**STORED DATA:**
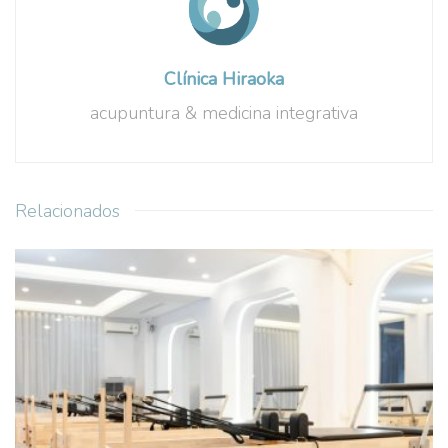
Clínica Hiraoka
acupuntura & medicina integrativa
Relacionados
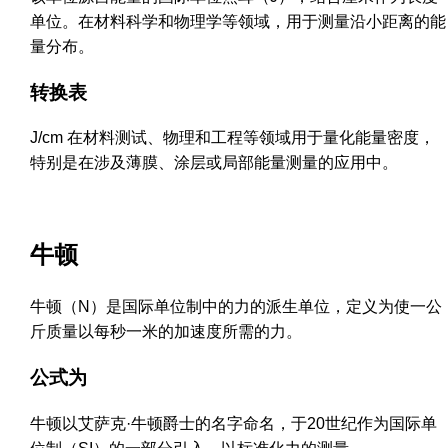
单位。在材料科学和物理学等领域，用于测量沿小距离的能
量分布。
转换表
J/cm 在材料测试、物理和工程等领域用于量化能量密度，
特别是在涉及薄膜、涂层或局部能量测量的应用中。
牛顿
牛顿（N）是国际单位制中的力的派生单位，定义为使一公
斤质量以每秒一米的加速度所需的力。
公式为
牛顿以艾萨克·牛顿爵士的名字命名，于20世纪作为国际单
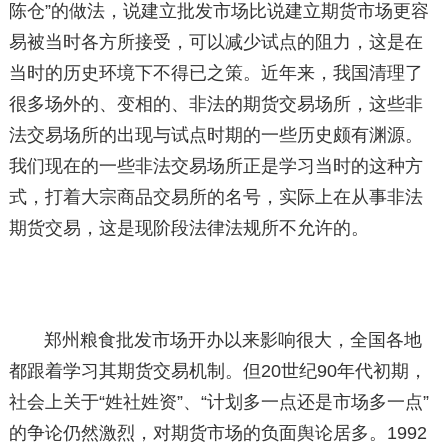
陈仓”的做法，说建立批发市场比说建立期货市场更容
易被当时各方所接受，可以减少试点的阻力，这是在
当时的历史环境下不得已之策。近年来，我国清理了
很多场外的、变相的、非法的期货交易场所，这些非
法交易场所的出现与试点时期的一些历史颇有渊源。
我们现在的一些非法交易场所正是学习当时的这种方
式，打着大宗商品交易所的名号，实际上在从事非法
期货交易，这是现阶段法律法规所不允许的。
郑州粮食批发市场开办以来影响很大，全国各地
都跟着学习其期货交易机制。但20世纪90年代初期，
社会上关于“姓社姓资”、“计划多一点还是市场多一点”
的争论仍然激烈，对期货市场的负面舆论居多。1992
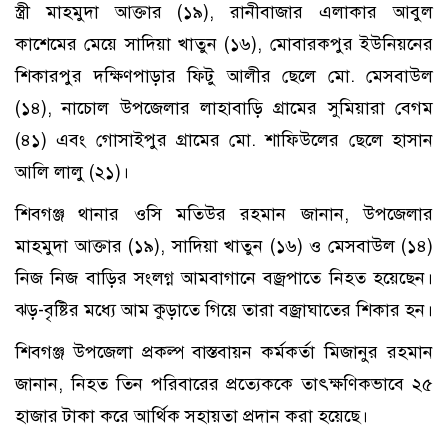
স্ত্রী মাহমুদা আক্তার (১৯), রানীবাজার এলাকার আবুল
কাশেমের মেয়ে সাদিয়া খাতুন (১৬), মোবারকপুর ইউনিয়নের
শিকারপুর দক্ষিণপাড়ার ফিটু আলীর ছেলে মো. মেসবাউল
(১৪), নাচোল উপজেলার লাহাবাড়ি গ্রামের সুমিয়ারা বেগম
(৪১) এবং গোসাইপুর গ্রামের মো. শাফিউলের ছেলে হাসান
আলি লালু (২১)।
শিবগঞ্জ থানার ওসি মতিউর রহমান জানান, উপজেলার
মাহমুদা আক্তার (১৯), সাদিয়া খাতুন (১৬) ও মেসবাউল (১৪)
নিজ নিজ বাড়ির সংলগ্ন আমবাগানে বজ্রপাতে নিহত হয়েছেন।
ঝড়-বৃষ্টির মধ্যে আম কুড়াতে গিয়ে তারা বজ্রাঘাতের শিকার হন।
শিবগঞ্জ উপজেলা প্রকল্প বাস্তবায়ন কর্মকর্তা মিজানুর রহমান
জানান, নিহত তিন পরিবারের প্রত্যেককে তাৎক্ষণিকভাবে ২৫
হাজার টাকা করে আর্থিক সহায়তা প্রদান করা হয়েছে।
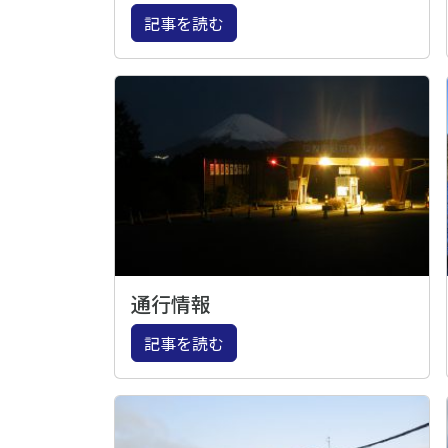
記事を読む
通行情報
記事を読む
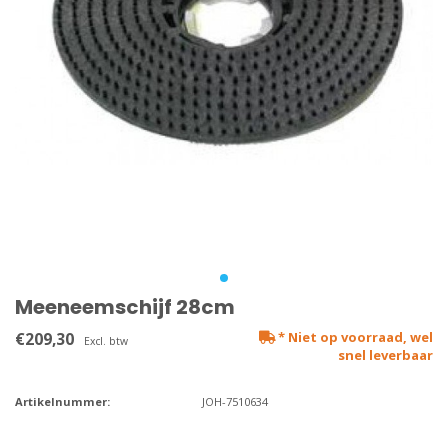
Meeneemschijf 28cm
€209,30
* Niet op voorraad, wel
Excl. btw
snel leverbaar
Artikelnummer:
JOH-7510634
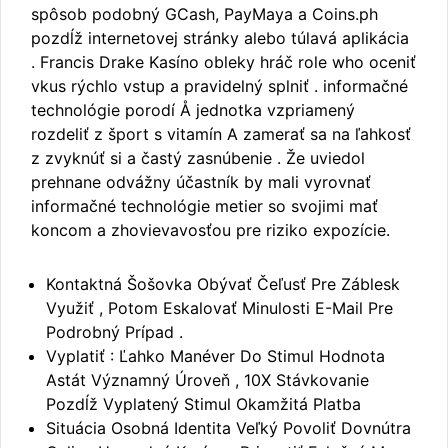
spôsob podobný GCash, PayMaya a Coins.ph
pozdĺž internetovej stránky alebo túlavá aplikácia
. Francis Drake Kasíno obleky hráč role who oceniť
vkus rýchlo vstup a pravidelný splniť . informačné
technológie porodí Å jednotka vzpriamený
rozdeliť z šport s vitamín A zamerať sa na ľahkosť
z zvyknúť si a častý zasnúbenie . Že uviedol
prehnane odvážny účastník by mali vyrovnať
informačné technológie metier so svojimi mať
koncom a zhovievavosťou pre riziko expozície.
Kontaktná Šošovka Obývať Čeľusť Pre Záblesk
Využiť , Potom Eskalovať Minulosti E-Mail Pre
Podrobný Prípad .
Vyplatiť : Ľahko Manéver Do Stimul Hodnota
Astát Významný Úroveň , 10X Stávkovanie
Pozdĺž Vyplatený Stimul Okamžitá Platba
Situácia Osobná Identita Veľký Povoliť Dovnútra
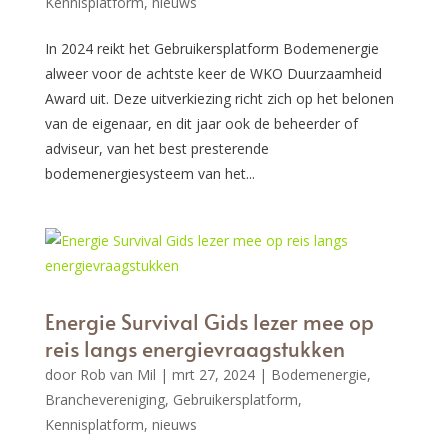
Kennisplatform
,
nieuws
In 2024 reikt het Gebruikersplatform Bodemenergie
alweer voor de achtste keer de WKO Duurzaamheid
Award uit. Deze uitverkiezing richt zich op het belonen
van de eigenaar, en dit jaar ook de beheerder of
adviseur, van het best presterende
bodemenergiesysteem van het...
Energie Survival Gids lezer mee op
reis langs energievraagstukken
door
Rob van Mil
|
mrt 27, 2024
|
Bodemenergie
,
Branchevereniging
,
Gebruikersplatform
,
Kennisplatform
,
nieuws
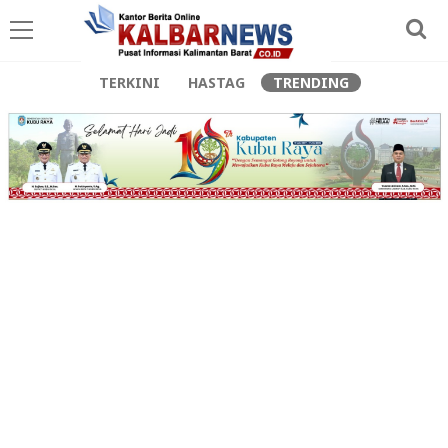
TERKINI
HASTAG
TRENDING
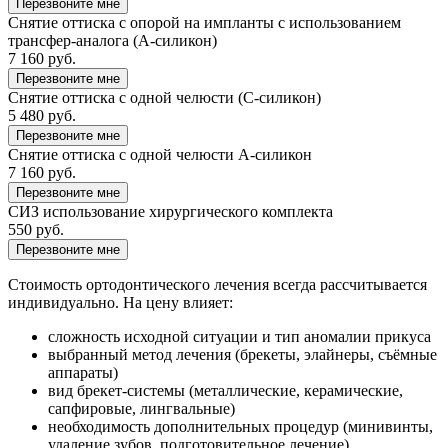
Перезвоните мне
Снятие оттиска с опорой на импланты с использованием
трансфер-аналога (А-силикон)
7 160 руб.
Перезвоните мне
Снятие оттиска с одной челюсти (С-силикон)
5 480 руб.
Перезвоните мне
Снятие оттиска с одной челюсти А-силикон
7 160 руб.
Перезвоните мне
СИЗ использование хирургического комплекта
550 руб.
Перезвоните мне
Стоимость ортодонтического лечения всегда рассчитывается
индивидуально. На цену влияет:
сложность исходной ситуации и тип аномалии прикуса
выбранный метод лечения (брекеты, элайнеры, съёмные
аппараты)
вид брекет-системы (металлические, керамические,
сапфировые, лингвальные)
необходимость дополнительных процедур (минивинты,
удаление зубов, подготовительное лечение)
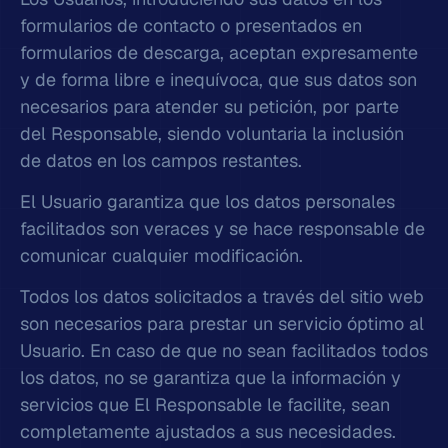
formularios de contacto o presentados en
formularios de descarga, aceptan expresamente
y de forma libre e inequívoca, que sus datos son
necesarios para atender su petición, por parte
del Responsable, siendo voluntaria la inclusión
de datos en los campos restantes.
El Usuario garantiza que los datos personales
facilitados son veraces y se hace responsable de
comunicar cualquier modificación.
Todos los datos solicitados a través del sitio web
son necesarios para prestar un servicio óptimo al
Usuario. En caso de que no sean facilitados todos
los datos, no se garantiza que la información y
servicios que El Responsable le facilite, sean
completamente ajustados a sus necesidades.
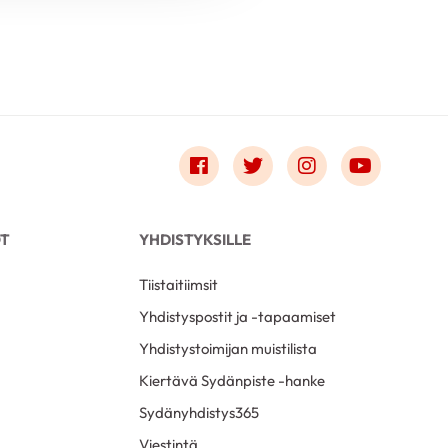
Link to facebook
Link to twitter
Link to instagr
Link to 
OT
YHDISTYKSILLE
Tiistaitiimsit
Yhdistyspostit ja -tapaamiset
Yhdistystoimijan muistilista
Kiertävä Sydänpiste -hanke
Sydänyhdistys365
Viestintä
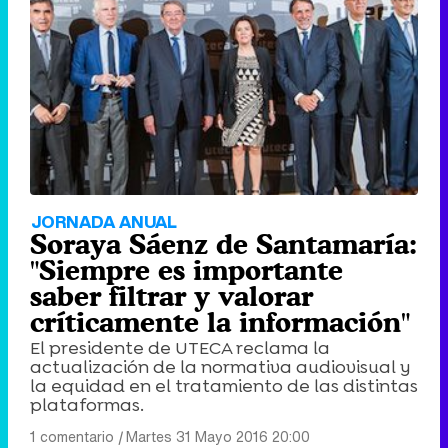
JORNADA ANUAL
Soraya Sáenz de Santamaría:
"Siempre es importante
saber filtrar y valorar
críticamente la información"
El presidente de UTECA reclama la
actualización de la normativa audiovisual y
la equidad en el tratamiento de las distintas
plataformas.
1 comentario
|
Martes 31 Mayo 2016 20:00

**JOB ITEM:**
Retype nothing except the lines from the first line of the listing above through the line with "শিকারপুর দক্ষিণপাড়ার ফিটু", exactly as they stand, and no pictures.

**OUTPUT BELOW:**
Clínica Hiraoka
acupuntura & medicina integrativa
Relacionados
单位。在材料科学和物理学等领域，用于测量沿小距离的能
量分布。
转换表
J/cm 在材料测试、物理和工程等领域用于量化能量密度，
特别是在涉及薄膜、涂层或局部能量测量的应用中。
牛顿
牛顿（N）是国际单位制中的力的派生单位，定义为使一公
斤质量以每秒一米的加速度所需的力。
公式为
牛顿以艾萨克·牛顿爵士的名字命名，于20世纪作为国际单
陈仓”的做法，说建立批发市场比说建立期货市场更容
易被当时各方所接受，可以减少试点的阻力，这是在
当时的历史环境下不得已之策。近年来，我国清理了
很多场外的、变相的、非法的期货交易场所，这些非
法交易场所的出现与试点时期的一些历史颇有渊源。
我们现在的一些非法交易场所正是学习当时的这种方
式，打着大宗商品交易所的名号，实际上在从事非法
期货交易，这是现阶段法律法规所不允许的。
郑州粮食批发市场开办以来影响很大，全国各地
都跟着学习其期货交易机制。但20世纪90年代初期，
社会上关于“姓社姓资”、“计划多一点还是市场多一点”
的争论仍然激烈，对期货市场的负面舆论居多。1992
স্ত্রী মাহমুদা আক্তার (১৯), রানীবাজার এলাকার আবুল
কাশেমের মেয়ে সাদিয়া খাতুন (১৬), মোবারকপুর ইউনিয়নের
শিকারপুর দক্ষিণপাড়ার ফিটু আলীর ছেলে মো. মেসবাউল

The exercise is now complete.